Fuziah also said she would likely not be convinced by an independent panel of nuclear experts affiliated to Vienna-based International Atomic Energy Agency (IAEA) that is set to arrive here on May 29 for a month-long review of Lynas’ operations plan.

“They represent experts who are pro-nuclear,” said the PKR MP.

The government bowed to public pressure on April 22 and put the project on ice pending the panel’s review.

However, Lynas expects no delay to its plans to begin operations in September as it maintains the plant is safe.

It is anticipating a windfall of RM8 billion a year from 2013 onwards from the rare earth metals that are crucial to the manufacture of high-technology products such as smartphones, hybrid cars and bombs.

Fuziah told The Malaysian Insider that representatives of the Australian High Commission had informed her that it was the Malaysian authorities who had the power to stop construction of the Lynas plant.

“(But) they promised to report to their government in detail about our concerns,” she said.

Western Australian lawmaker Lynn MacLaren issued a statement last Wednesday calling the state transport minister to halt planned exports of the rare earths containing radioactive thorium-232 through Fremantle port.

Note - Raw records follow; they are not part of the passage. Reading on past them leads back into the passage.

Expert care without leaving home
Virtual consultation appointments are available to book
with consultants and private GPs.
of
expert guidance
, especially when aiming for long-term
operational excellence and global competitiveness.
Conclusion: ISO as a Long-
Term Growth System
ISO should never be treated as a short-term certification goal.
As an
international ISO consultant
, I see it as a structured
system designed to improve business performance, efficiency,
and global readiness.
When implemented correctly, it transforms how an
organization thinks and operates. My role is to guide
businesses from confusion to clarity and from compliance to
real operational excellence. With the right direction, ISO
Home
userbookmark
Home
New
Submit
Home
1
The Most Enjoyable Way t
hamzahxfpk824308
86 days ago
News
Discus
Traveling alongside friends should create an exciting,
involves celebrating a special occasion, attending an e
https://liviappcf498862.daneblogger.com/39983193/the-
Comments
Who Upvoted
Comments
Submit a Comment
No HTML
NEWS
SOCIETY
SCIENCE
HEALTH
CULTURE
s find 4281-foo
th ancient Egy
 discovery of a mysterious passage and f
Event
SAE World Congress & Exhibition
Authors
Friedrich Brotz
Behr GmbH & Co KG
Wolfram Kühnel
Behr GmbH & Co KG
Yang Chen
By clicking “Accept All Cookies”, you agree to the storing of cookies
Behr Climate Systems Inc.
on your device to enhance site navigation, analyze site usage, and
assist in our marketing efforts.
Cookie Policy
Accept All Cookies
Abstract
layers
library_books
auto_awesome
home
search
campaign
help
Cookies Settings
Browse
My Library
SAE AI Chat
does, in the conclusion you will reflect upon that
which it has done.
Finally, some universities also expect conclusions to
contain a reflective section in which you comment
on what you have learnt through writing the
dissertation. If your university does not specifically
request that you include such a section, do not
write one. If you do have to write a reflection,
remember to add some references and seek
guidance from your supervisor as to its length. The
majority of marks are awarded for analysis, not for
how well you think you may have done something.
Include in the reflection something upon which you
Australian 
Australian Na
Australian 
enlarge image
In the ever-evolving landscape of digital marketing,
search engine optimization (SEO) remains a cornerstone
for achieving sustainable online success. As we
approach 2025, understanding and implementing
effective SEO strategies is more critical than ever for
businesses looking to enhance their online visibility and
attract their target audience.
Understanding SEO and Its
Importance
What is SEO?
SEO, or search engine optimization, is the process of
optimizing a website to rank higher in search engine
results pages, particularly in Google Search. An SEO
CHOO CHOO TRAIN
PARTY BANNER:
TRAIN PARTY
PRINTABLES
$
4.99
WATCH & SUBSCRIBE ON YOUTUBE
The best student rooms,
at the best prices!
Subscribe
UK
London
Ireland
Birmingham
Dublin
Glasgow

The member for the South Metropolitan Region noted that Lynas was planning to process its rare earths mined in Mount Weld into a concentrate that would raise its thorium levels to 1,500 ppm, which she said barely passed the acceptable level before triggering a special export licence criterion for hazardous materials.

Jiam told reporters after submitting the memorandum today that Kuantan residents wanted Lynas to leave before National Day on August 31.

“What good is independence when we’ve lost our liberty?” he asked.

Those opposing the plant fear a repeat of the radiation pollution from a similar plant in Bukit Merah, Ipoh.

The Asian Rare Earth (ARE) plant in Perak has been linked to birth defects and at least eight cases of leukaemia in the past five years, seven of which were fatal.

Nearly 20 years after it was shuttered, the plant is still the subject of a massive RM300 million cleanup exercise.

The strong police presence fails to deter the protestors.